Demokratie muss liefern, nicht nur versprechen
Liberale Demokratien bilden nach wie vor das Fundament moderner Gesellschaften. Pressefreiheit, Unabhängigkeit der Justiz, Grundrechte und Meinungsfreiheit sind weiterhin unverzichtbar. Doch immer mehr Menschen beginnen, die Wirksamkeit dieser Werte zu hinterfragen. Wählerinnen und Wähler in Europa sind längst nicht mehr nur idealistisch, sondern zunehmend pragmatisch. Sie fordern Strukturen, die Probleme lösen, wirtschaftliche Stabilität sichern und Schutz bieten. Demokratie darf keine abstrakte Ideologie bleiben. Sie muss zu einem Mechanismus werden, der konkrete Ergebnisse liefert.

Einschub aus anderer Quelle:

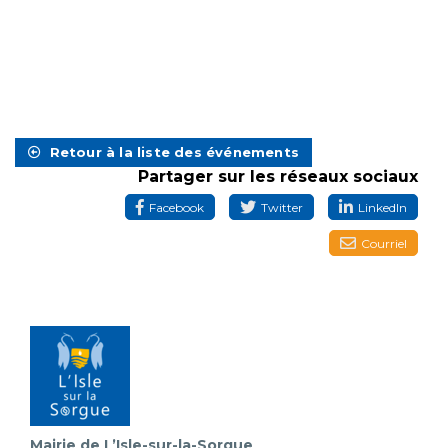
Retour à la liste des événements
Partager sur les réseaux sociaux
Facebook
Twitter
LinkedIn
Courriel
Mairie de L’Isle-sur-la-Sorgue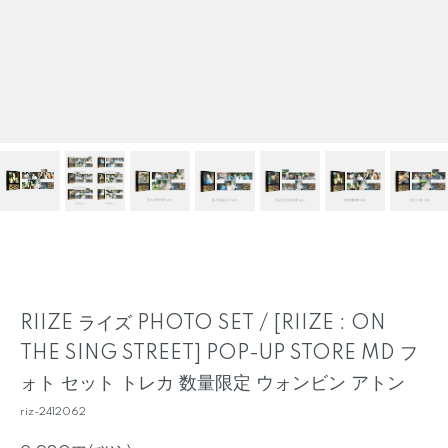
RIIZE ライズ PHOTO SET / [RIIZE : ON
THE SING STREET] POP-UP STORE MD フ
ォト セット トレカ 数量限定 ウォンビン アトン
riz-2412062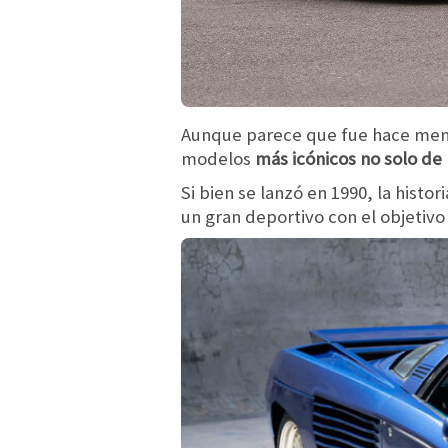
Aunque parece que fue hace men
modelos
más icónicos no solo de 
Si bien se lanzó en 1990, la histo
un gran deportivo con el objetiv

Vielleicht schwindet der Glaube an die Demokratie nicht, doch die Geduld der Menschen nimmt spürbar ab. Es braucht schnellere Entscheidungsprozesse, effektivere politische Kommunikation und agilere Institutionen. Nur so kann Europa den Erwartungen seiner Bürgerinnen und Bürger gerecht werden. Andernfalls geraten die bestehenden Strukturen zunehmend ins Stocken und immer mehr Menschen wenden sich autoritären Alternativen zu. In vielen europäischen Ländern beobachten wir bereits den Aufstieg rechtsextremer Parteien. Diese Bewegungen kritisieren nicht nur das bestehende politische System, sondern bieten eigene Alternativen an und zwingen damit sowohl etablierte Parteien als auch institutionelle Strukturen zur Reaktion.

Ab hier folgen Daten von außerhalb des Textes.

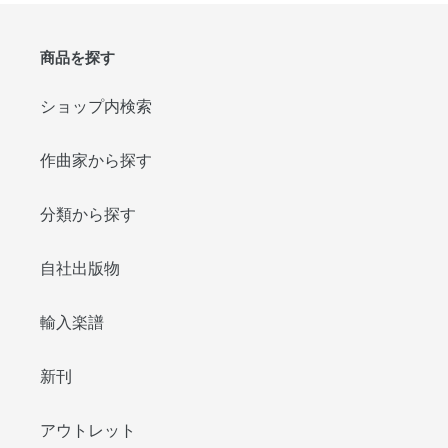
商品を探す
ショップ内検索
作曲家から探す
分類から探す
自社出版物
輸入楽譜
新刊
アウトレット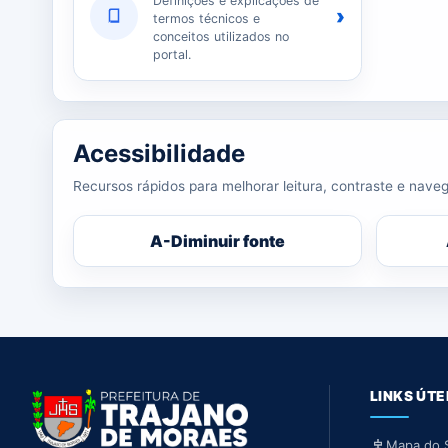
Definições e explicações de
›
termos técnicos e
conceitos utilizados no
portal.
Acessibilidade
Recursos rápidos para melhorar leitura, contraste e naveg
A-
Diminuir fonte
LINKS ÚTE
Mapa do S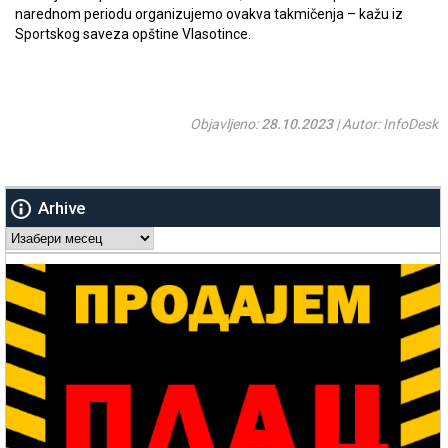
narednom periodu organizujemo ovakva takmičenja – kažu iz
Sportskog saveza opštine Vlasotince.
Objavljeno:
28.10.2023
| Autor: InfoDesk
Arhive
Arhive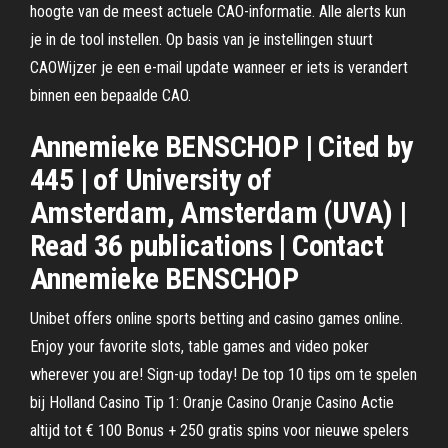
hoogte van de meest actuele CAO-informatie. Alle alerts kun
je in de tool instellen. Op basis van je instellingen stuurt
CAOWijzer je een e-mail update wanneer er iets is verandert
binnen een bepaalde CAO.
Annemieke BENSCHOP | Cited by
445 | of University of
Amsterdam, Amsterdam (UVA) |
Read 36 publications | Contact
Annemieke BENSCHOP
Unibet offers online sports betting and casino games online.
Enjoy your favorite slots, table games and video poker
wherever you are! Sign-up today! De top 10 tips om te spelen
bij Holland Casino Tip 1: Oranje Casino Oranje Casino Actie
altijd tot € 100 Bonus + 250 gratis spins voor nieuwe spelers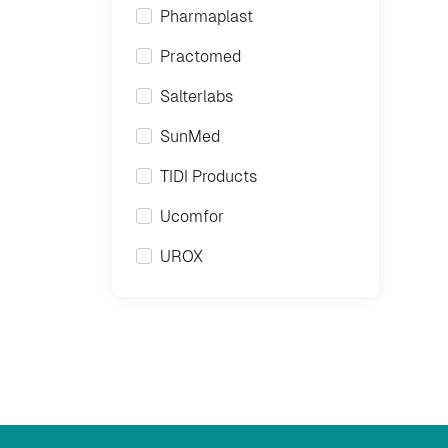
Pharmaplast
Practomed
Salterlabs
SunMed
TIDI Products
Ucomfor
UROX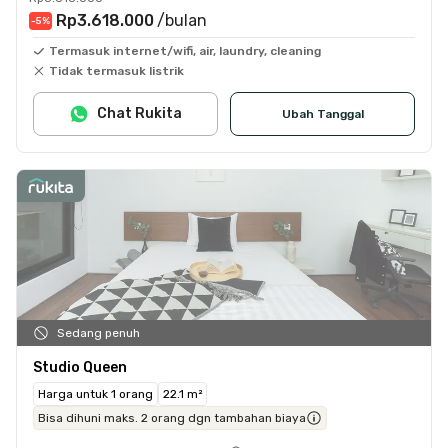
Rp3.618.000
/bulan
-5
%
Termasuk internet/wifi, air, laundry, cleaning
Tidak termasuk listrik
Chat Rukita
Ubah Tanggal
Sedang penuh
Studio Queen
Harga untuk 1 orang
22.1 m²
Bisa dihuni maks. 2 orang dgn tambahan biaya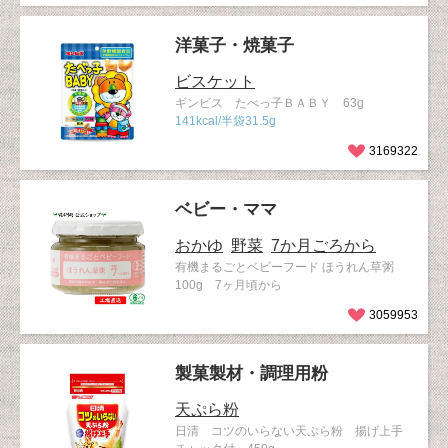
洋菓子・焼菓子
ビスケット
ギンビス たべっ子ＢＡＢＹ 63g
141kcal/半袋31.5g
3169322
ベビー・ママ
おかゆ
野菜
7か月ごろから
有機まるごとベビーフード ほうれん草粥
100g 7ヶ月頃から
3059953
製菓製材・調理用粉
天ぷら粉
日清 コツのいらない天ぷら粉 揚げ上手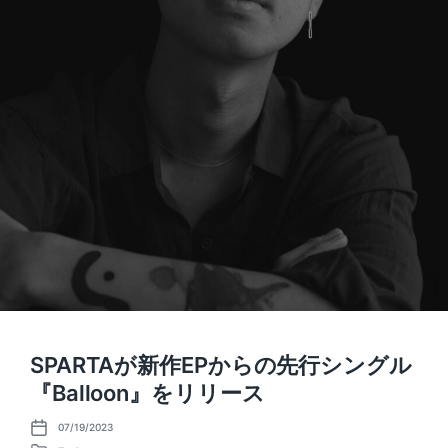
SPARTAが新作EPからの先行シングル
『Balloon』をリリース
07/19/2023
P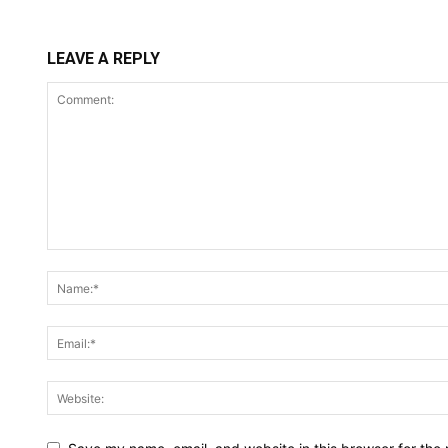
LEAVE A REPLY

Angela Merkel, langjährige Bundeskanzlerin Deutschlands, entsprach in vielerlei Hinsicht dem modernen Bild von Leadership. Mit einem stillen, geduldigen, aber entschlossenen Führungsstil steuerte sie durch Krisen und wurde europaweit als Symbol für Vertrauen und Stabilität wahrgenommen. Nach ihrem Rückzug wurde jedoch in Deutschland ein spürbares Leadership-Vakuum festgestellt. In der Ära von Olaf Scholz mehrten sich die Stimmen, die eine Verlangsamung politischer Entscheidungsprozesse und ein Zögern in internationalen Fragen kritisierten. Diese Kritik richtet sich inzwischen auch gegen den neuen Kanzler Friedrich Merz.

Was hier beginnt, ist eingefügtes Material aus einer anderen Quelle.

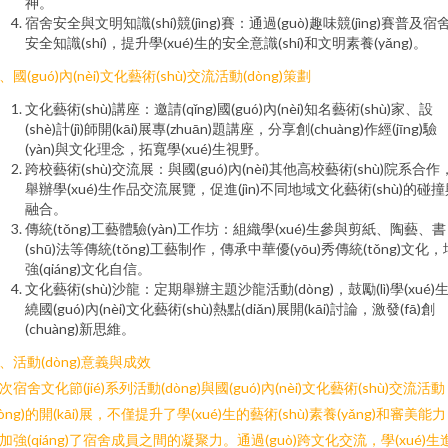
神。
宿舍安全與文明知識(shí)競(jìng)賽：通過(guò)趣味競(jìng)賽普及宿
安全知識(shí)，提升學(xué)生的安全意識(shí)和文明素養(yǎng)。
、國(guó)內(nèi)文化藝術(shù)交流活動(dòng)策劃
文化藝術(shù)講座：邀請(qǐng)國(guó)內(nèi)知名藝術(shù)家、設
(shè)計(jì)師開(kāi)展專(zhuān)題講座，分享創(chuàng)作經(jīng)驗
(yàn)與文化理念，拓寬學(xué)生視野。
跨校藝術(shù)交流展：與國(guó)內(nèi)其他高校藝術(shù)院系合作
舉辦學(xué)生作品交流展覽，促進(jìn)不同地域文化藝術(shù)的碰
融合。
傳統(tǒng)工藝體驗(yàn)工作坊：組織學(xué)生參與剪紙、陶藝、書
(shū)法等傳統(tǒng)工藝制作，傳承中華優(yōu)秀傳統(tǒng)文化，
強(qiáng)文化自信。
文化藝術(shù)沙龍：定期舉辦主題沙龍活動(dòng)，鼓勵(lì)學(xué)
繞國(guó)內(nèi)文化藝術(shù)熱點(diǎn)展開(kāi)討論，激發(fā)創
(chuàng)新思維。
、活動(dòng)意義與成效
次宿舍文化節(jié)系列活動(dòng)與國(guó)內(nèi)文化藝術(shù)交流活動
dòng)的開(kāi)展，不僅提升了學(xué)生的藝術(shù)素養(yǎng)和審美能
加強(qiáng)了宿舍成員之間的凝聚力。通過(guò)跨文化交流，學(xué)生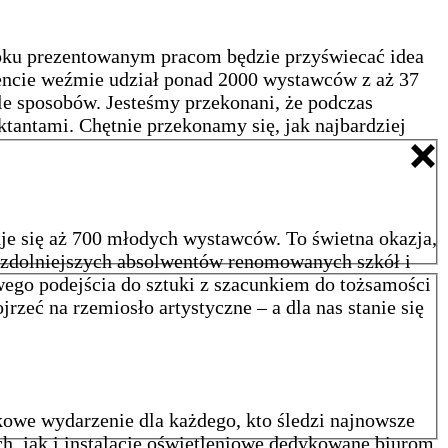
roku prezentowanym pracom będzie przyświecać idea
ncie weźmie udział ponad 2000 wystawców z aż 37
ele sposobów. Jesteśmy przekonani, że podczas
tantami. Chętnie przekonamy się, jak najbardziej
je się aż 700 młodych wystawców. To świetna okazja,
ajzdolniejszych absolwentów renomowanych szkół i
go podejścia do sztuki z szacunkiem do tożsamości
rzeć na rzemiosło artystyczne – a dla nas stanie się
we wydarzenie dla każdego, kto śledzi najnowsze
h, jak i instalacje oświetleniowe dedykowane biurom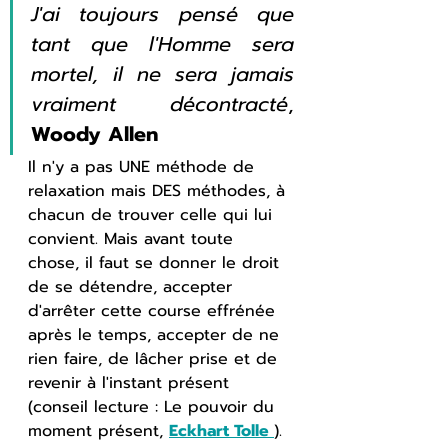
J'ai toujours pensé que 
tant que l'Homme sera 
mortel, il ne sera jamais 
vraiment décontracté
, 
Woody Allen
Il n'y a pas UNE méthode de 
relaxation mais DES méthodes, à 
chacun de trouver celle qui lui 
convient. Mais avant toute 
chose, il faut se donner le droit 
de se détendre, accepter 
d'arrêter cette course effrénée 
après le temps, accepter de ne 
rien faire, de lâcher prise et de 
revenir à l'instant présent 
(conseil lecture : Le pouvoir du 
moment présent, 
Eckhart Tolle
).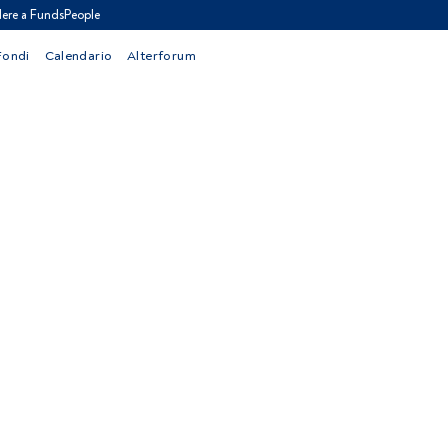
ere a FundsPeople
Fondi
Calendario
Alterforum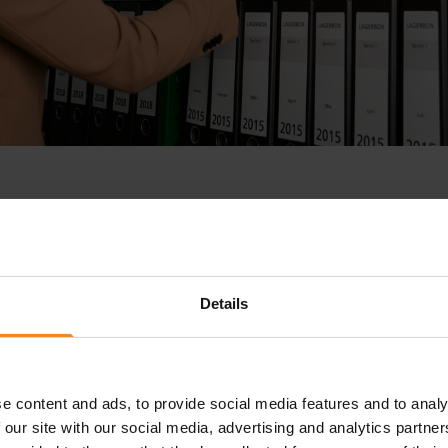
tenlagerung besonders?
me vermeidet, eignet sich die Aktenlagerung für eine Vie
Details
und für die Dokumentenlagerung Storage bei Lager.de. Kle
enten aufbewahren müssen, können von der externen Ak
 Selbstständige, die ihre Büroräume entlasten und Platz f
e content and ads, to provide social media features and to analy
 our site with our social media, advertising and analytics partn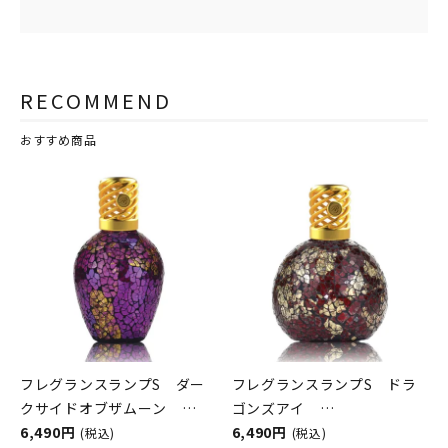
RECOMMEND
おすすめ商品
フレグランスランプS ダー
フレグランスランプS ドラ
クサイドオブザムーン
ゴンズアイ
ASHLEIGH&BURWOOD（ア
6,490円
ASHLEIGH&BURWOOD（ア
6,490円
(税込)
(税込)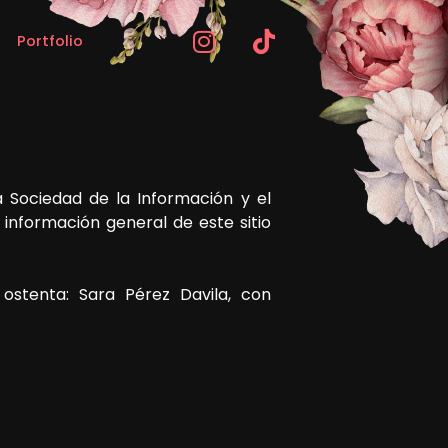
Portfolio
 Sociedad de la Información y el
e información general de este sitio
a ostenta:
Sara Pérez Davila
, con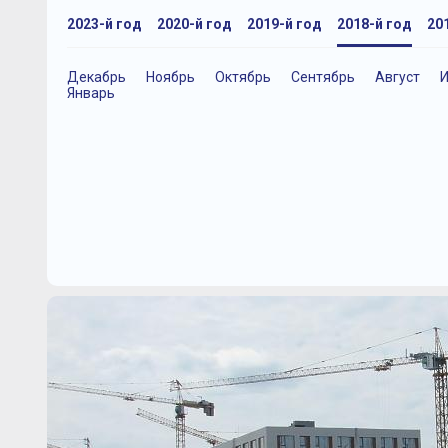
2023-й год
2020-й год
2019-й год
2018-й год
20
Декабрь
Ноябрь
Октябрь
Сентябрь
Август
Январь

Heute treten vermehrt Persönlichkeiten auf den Plan, die schnelle Entscheidungen treffen, direkte Beziehungen zur Öffentlichkeit pflegen und über ein starkes politisches Profil verfügen. In einer Zeit, in der westliche Demokratien mit struktureller Langsamkeit ringen, gewinnen solche Figuren zunehmend an Einfluss. Ihre Fähigkeit, Krisen rasch zu erfassen, klare Positionen zu beziehen und nationale Interessen offensiv zu vertreten, verschafft ihnen Vorteile in der öffentlichen Wahrnehmung. Sie bedienen das wachsende Bedürfnis nach Orientierung, Effizienz und sichtbarer Handlungsfähigkeit in einer zunehmend komplexen Welt.Europa steht nun an einem Scheideweg. Entweder es erkennt den gesellschaftlichen Wandel und beginnt mit strukturellen Reformen oder es verliert aufgrund politischer Trägheit zunehmend das Vertrauen seiner Bevölkerung. Denn die zentrale Frage im 21. Jahrhundert lautet längst nicht mehr, ob Demokratie wünschenswert ist, sondern wann und wie sie endlich funktioniert.